>> BEGIN Extract

Planned capital expenditures for the remainder of 2011 are projected to be approximately $59.4 million, consisting of drilling, completion and infrastructure costs of $15.4 million in East Texas and $22.4 million in Appalachia and an additional $15.7 million in lease acquisition costs, $3.1 million for seismic and $2.8 million for capitalized interest and other costs. We plan on funding this capital activity through our existing cash balances, internally generated cash flows from operating activities, funding from Atinum for our joint venture projects, availability under our revolving credit facility, possible debt or equity issuance and/or a possible joint venture for the development of a portion of our acreage.
Conference Call
Gastar Exploration’s management team will hold a conference call Friday, May 6, at 10:00 a.m. Eastern Time (9:00 a.m. Central Time), to discuss these results. To participate in the call, dial 480-629-9867 and ask for the Gastar Exploration conference call. A replay will be available and will be accessible through May 13. To access the replay, dial 303-590-3030 and enter the pass code 4435574#.

>> END Extract
>> BEGIN Extracted entries

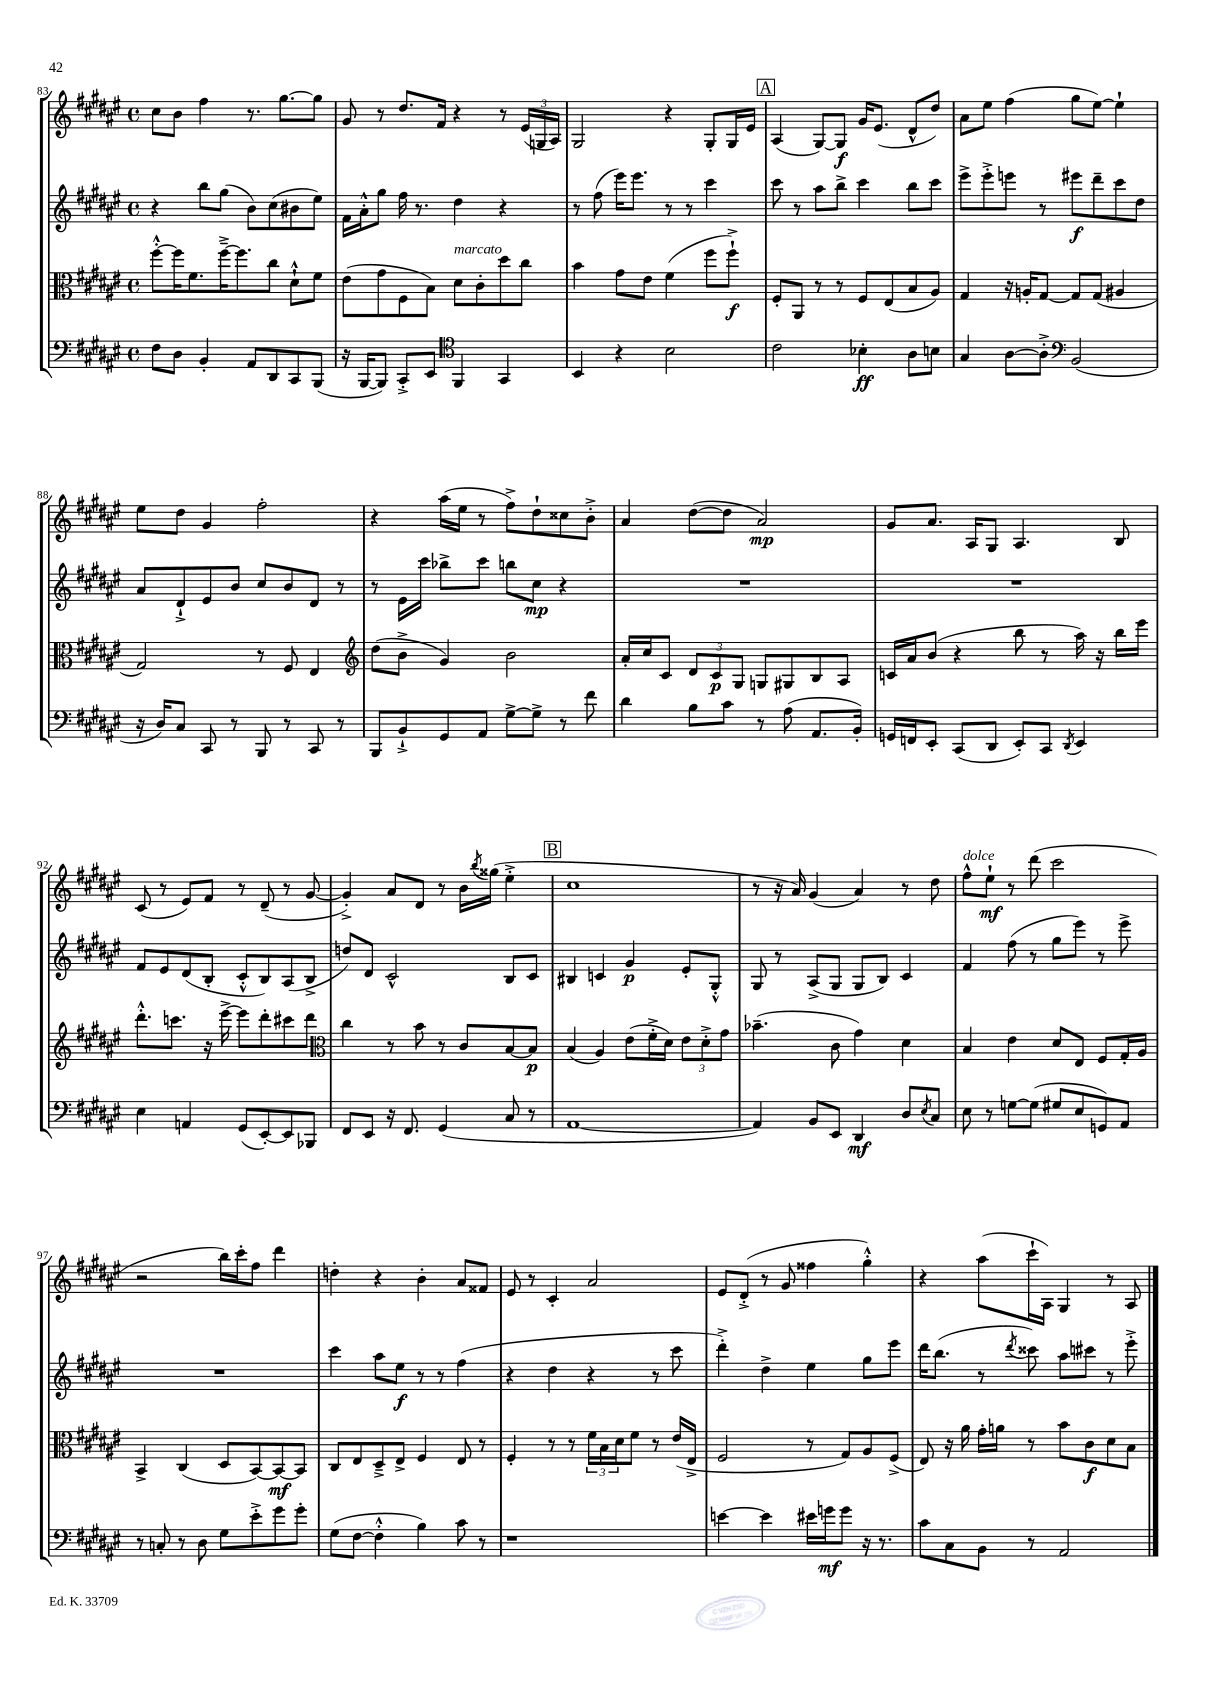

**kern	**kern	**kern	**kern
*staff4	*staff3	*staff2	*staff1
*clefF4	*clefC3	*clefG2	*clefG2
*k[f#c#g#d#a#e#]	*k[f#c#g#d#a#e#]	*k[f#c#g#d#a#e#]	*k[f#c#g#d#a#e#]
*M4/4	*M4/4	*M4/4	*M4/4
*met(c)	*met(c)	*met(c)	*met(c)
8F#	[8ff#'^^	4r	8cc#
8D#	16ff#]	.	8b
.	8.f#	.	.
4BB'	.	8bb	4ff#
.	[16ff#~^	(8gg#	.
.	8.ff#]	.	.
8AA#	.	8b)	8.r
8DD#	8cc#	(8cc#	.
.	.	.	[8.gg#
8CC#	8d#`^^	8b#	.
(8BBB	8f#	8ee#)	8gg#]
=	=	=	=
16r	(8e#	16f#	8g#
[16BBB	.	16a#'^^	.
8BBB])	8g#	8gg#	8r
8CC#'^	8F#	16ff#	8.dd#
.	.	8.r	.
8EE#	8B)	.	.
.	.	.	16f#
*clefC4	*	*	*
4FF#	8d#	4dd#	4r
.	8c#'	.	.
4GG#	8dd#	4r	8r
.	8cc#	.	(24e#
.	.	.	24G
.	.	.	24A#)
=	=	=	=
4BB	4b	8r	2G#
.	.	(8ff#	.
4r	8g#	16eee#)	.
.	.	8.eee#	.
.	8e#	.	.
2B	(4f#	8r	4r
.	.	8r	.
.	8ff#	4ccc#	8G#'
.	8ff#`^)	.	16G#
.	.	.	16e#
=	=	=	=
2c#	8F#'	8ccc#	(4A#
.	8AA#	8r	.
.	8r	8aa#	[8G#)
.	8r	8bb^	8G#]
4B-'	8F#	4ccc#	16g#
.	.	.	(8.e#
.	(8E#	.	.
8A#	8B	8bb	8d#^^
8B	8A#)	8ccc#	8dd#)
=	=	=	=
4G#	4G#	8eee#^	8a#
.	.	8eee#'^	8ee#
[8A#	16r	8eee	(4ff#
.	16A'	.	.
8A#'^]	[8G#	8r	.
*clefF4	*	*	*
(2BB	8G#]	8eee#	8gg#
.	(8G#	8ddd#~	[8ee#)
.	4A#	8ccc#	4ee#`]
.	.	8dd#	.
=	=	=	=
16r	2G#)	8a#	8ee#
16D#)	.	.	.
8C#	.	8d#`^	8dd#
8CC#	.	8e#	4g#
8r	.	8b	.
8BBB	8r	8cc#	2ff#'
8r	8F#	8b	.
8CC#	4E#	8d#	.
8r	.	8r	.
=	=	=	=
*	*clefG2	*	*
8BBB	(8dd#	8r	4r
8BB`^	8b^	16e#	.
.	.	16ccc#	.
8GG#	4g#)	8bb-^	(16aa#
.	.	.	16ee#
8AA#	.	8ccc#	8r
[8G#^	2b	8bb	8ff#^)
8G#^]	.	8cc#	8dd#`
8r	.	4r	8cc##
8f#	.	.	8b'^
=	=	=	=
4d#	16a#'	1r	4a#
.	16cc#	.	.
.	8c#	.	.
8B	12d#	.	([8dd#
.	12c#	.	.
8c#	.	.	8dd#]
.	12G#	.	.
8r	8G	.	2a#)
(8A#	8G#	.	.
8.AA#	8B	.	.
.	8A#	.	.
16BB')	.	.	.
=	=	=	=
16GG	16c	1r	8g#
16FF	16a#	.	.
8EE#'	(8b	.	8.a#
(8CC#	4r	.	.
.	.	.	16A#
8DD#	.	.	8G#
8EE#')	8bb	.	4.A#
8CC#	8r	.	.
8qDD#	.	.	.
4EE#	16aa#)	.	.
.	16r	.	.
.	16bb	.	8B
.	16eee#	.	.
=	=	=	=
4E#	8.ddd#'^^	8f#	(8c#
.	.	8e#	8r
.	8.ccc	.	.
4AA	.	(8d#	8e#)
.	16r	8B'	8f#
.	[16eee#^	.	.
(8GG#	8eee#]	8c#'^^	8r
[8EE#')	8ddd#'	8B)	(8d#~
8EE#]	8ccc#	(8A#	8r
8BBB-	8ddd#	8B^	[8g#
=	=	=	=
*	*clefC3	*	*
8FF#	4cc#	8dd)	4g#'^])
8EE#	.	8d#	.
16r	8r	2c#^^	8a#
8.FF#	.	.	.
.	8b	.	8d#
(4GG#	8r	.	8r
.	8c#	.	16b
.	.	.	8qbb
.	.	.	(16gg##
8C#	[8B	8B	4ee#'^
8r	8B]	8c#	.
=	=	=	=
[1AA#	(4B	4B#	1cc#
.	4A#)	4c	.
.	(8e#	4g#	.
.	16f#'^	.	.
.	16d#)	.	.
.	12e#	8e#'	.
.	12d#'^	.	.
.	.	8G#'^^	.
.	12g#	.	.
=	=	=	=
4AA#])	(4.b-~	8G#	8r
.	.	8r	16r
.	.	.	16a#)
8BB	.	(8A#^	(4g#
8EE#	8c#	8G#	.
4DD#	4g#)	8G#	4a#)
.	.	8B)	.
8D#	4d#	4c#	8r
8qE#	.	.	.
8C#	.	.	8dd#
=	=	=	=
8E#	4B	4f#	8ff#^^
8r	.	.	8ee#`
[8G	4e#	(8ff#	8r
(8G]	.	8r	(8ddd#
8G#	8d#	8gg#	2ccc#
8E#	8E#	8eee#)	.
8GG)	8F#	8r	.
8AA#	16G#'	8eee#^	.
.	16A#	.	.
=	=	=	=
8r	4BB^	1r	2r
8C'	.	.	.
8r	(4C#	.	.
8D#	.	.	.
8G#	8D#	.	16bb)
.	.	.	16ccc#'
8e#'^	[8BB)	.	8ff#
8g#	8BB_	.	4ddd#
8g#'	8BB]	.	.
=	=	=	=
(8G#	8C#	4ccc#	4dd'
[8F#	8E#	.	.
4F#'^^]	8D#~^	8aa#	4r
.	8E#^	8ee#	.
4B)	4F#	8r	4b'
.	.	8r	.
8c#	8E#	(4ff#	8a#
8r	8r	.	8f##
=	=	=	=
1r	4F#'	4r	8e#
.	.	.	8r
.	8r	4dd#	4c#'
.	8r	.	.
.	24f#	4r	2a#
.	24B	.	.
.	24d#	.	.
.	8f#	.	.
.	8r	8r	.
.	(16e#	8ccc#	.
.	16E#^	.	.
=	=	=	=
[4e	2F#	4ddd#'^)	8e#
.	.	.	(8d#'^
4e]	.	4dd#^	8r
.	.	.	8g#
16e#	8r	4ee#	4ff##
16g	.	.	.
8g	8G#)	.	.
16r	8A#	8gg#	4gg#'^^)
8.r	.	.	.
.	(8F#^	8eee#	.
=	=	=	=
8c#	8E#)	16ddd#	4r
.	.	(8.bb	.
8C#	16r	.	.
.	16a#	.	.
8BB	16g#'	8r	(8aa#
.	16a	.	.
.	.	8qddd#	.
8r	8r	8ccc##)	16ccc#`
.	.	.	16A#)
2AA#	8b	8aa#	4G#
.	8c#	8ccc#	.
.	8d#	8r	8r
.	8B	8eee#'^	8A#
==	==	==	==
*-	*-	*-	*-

>> END Extracted entries

Stated goal:
Write out the Gastar Exploration capital spending and conference call text word for word, from start to finish. The entries play no part in what is asked here.

Output:
Planned capital expenditures for the remainder of 2011 are projected to be approximately $59.4 million, consisting of drilling, completion and infrastructure costs of $15.4 million in East Texas and $22.4 million in Appalachia and an additional $15.7 million in lease acquisition costs, $3.1 million for seismic and $2.8 million for capitalized interest and other costs. We plan on funding this capital activity through our existing cash balances, internally generated cash flows from operating activities, funding from Atinum for our joint venture projects, availability under our revolving credit facility, possible debt or equity issuance and/or a possible joint venture for the development of a portion of our acreage.
Conference Call
Gastar Exploration’s management team will hold a conference call Friday, May 6, at 10:00 a.m. Eastern Time (9:00 a.m. Central Time), to discuss these results. To participate in the call, dial 480-629-9867 and ask for the Gastar Exploration conference call. A replay will be available and will be accessible through May 13. To access the replay, dial 303-590-3030 and enter the pass code 4435574#.